In which the good news isn’t

36004771.jpgSo, in theory, I got offered a job last Wednesday, which ought to be good news.  I had a company contact me out of the blue regarding a resume that I had posted on a job site and asking for me to come in and do an interview.  The actual job itself wasn’t something I might have gone for on my own– sales, generically– but I suspected I could be good at it, and screw it, job.

Two interviews and some new clothes later, I actually got offered a position, asked for a couple of days to discuss it with my wife, and then found myself in the odd position of realizing that I need to have my scam filters up while interviewing for a job.  Long story short: the position pays on pure commission, which is bad enough (I have had one commission job in my life, which I quit after my second shift by simply not showing up for my third) but the way the commissions are determined is… we’ll say shifty.

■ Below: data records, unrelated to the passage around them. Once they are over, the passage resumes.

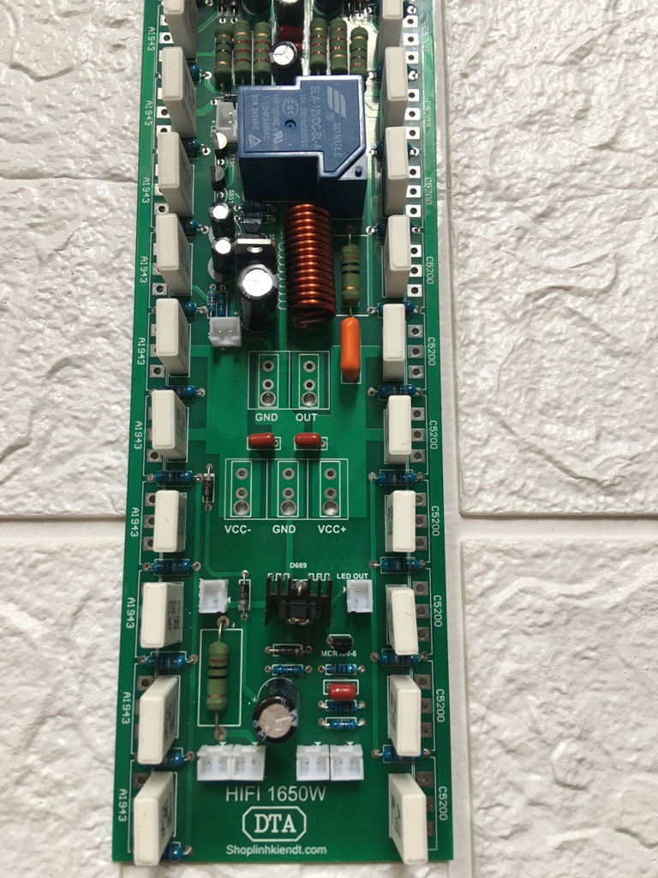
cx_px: 329
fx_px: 735
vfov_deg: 61.7
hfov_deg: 48.2
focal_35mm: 29
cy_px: 439
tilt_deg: -79.6
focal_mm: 4.15
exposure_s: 1/33
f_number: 2.2
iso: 32
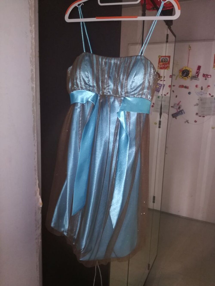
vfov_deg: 65.3
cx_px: 108
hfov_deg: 51.4
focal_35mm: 27
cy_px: 143
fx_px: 224
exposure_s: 1/25
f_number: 2
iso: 320
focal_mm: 3.79
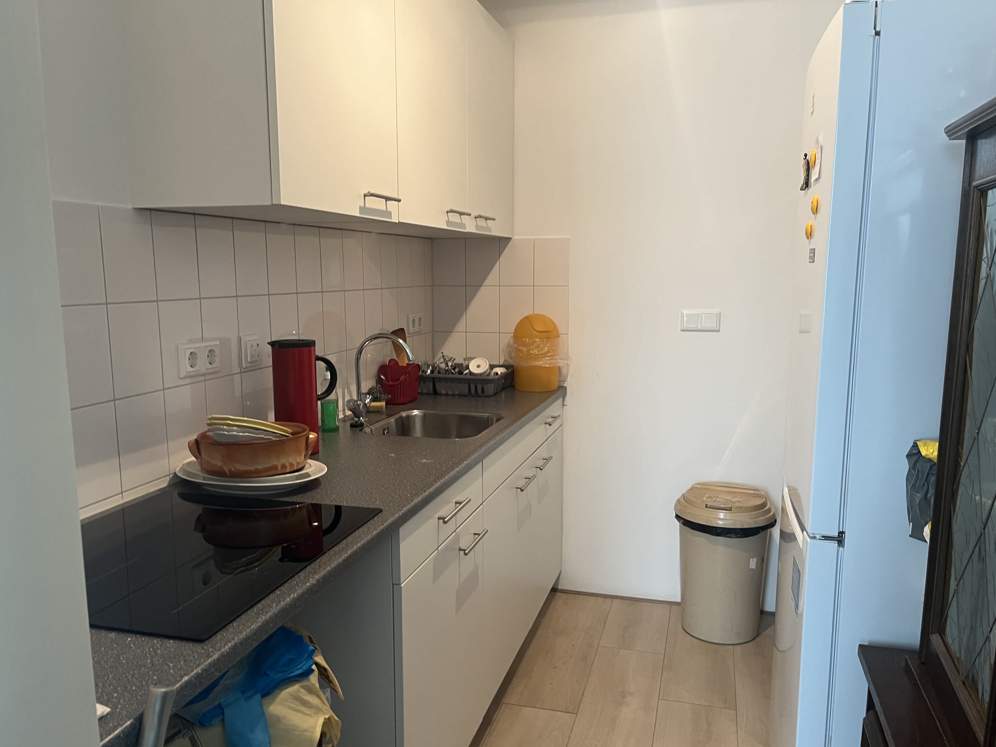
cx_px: 507
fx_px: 777
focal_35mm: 27
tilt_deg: -9.1
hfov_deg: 65.3
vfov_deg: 51.3
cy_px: 385
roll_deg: -0.2
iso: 125
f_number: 1.6
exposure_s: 1/50
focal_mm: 5.1
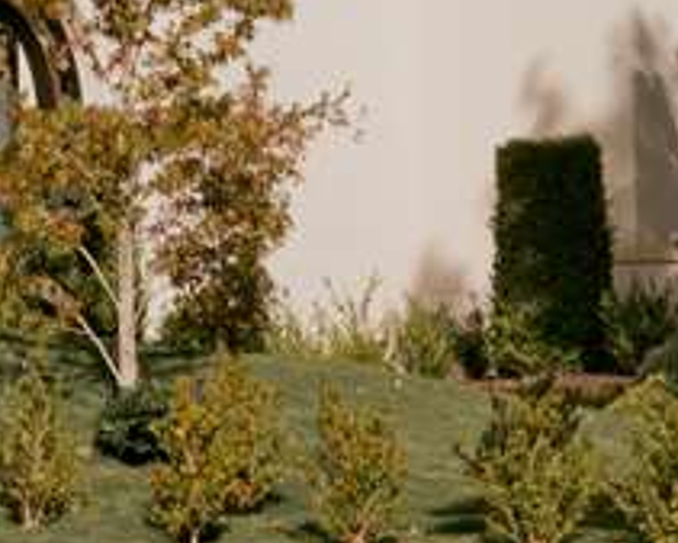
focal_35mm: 191
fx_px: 3834
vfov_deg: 7.9
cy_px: -374
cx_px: -209
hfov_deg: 9.9
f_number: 11
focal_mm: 28
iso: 200
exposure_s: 1/400
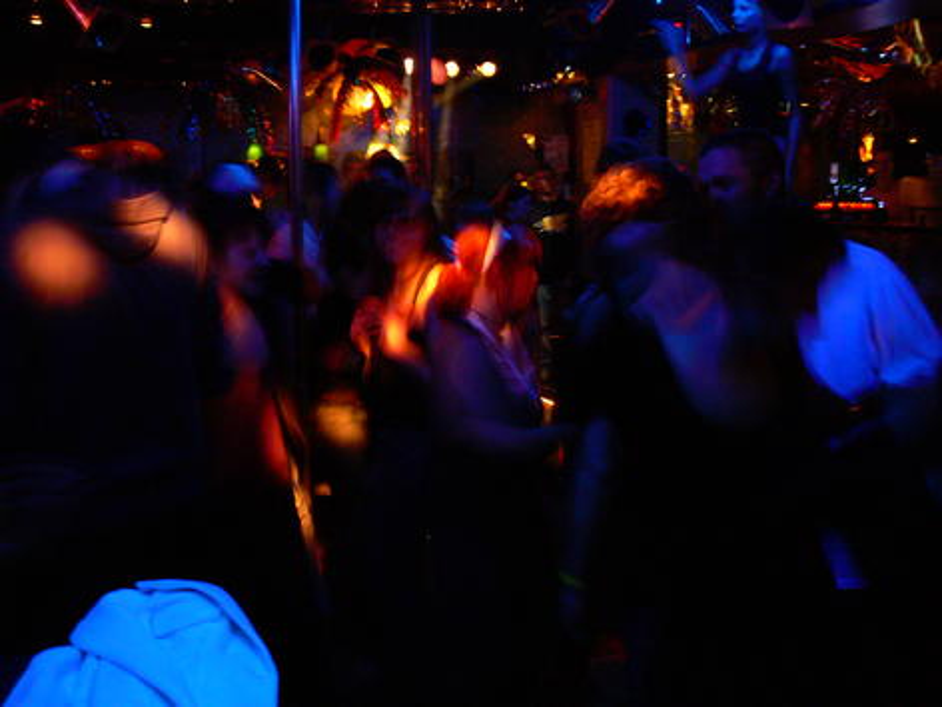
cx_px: 471
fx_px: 952
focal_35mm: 35
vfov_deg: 40.7
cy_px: 354
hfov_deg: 52.6
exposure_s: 1/5
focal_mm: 7.4
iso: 200
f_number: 2.8
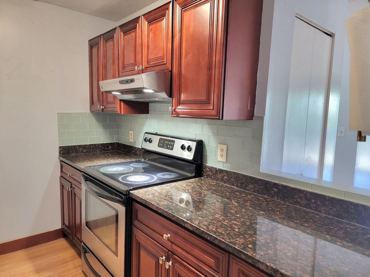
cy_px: 138
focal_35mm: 24
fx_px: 257
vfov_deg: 56.8
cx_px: 185
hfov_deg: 71.6
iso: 320
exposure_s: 1/46.7
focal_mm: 6.7
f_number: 1.8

When the guy interviewing you says, during the second interview, “It’s like a pyramid.  Not a pyramid scheme, but a pyramid!” it should throw up some red flags.  And it did, but they didn’t really fully register until I got home and my wife looked up the company on some web job boards.  And at that point… yeah.  No.

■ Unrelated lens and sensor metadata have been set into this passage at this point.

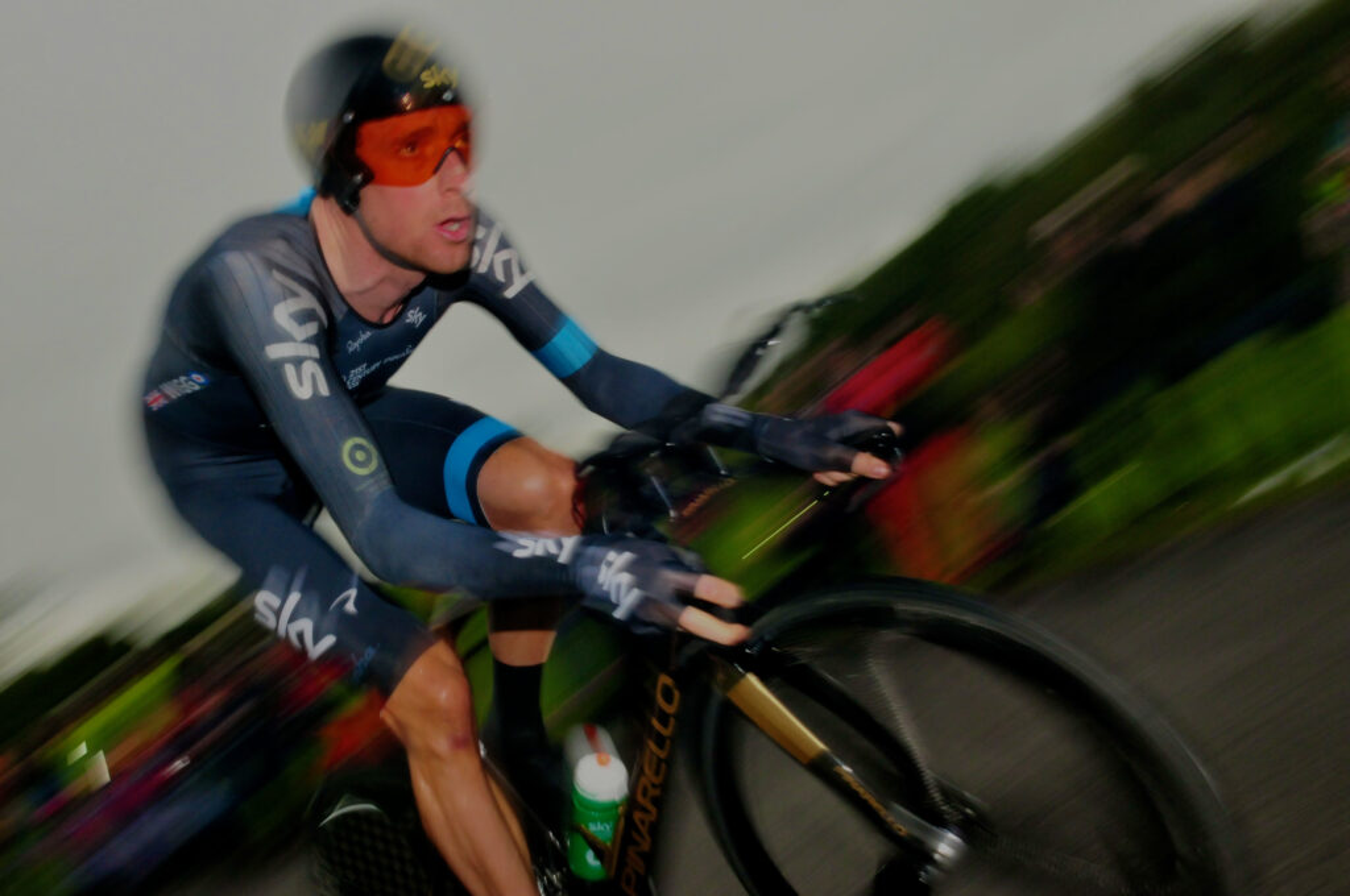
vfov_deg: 34.1
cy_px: 448
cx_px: 675
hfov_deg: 49.6
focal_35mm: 39
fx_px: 1461
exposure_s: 1/40
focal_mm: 26
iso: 1250
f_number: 20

So I gotta email this guy tonight or tomorrow and turn down an at-least-in-theory paying job when I haven’t been to work since October, which chaps my ass something fierce to have to do, but I should never have to use the phrase “at least in theory” when referring to the paying part of a job, and for this job I kinda do.

So, yeah.  Still doing this: anybody wanna hire me?  I’m good at stuff!

7 thoughts on “In which the good news isn’t

  1. It’s astounding how many companies use pyramid schemes. I applied for and then turned down at least three or four before finding my current, legitimate salary-paying job. It’s better that you keep looking. Good luck!

    Liked by 1 person

  2. I got into something like this one time and quit before I was done with training.

    Also sold vacuum cleaners door-to-door by appointment in a pyramidish way and that was the most miserable six months of my life, job-wise.

    I feel for you, but I’ve gotta believe you’ve got skills someone wants. It’s just a matter of finding them.

    I was lucky during my last round of unemployment. Was let go but on good terms with references and found a half-time job with the same organization two months later. Then hung on there for a couple of years until a full-time position opened up. That was tough.


  3. Yeah…I turned down one of these as well…if it’s the business that I’m guessing it is, it’s totally legit…except that it feels soooo shady…Lemme guess…you stand in stores convincing people to sign up for services offered by said store…or something similar…asked by an add saying “direct marketing” position…

    I really wish more of these places would be…up front in their adds…


  4. realitytourist

    At least if you were serving tables you’d be getting a base pay plus tips, but when your entire salary is based on sales commission, you’re screwed. Sorry. Look on the bright side, you always want to do the interview because it’s good practice.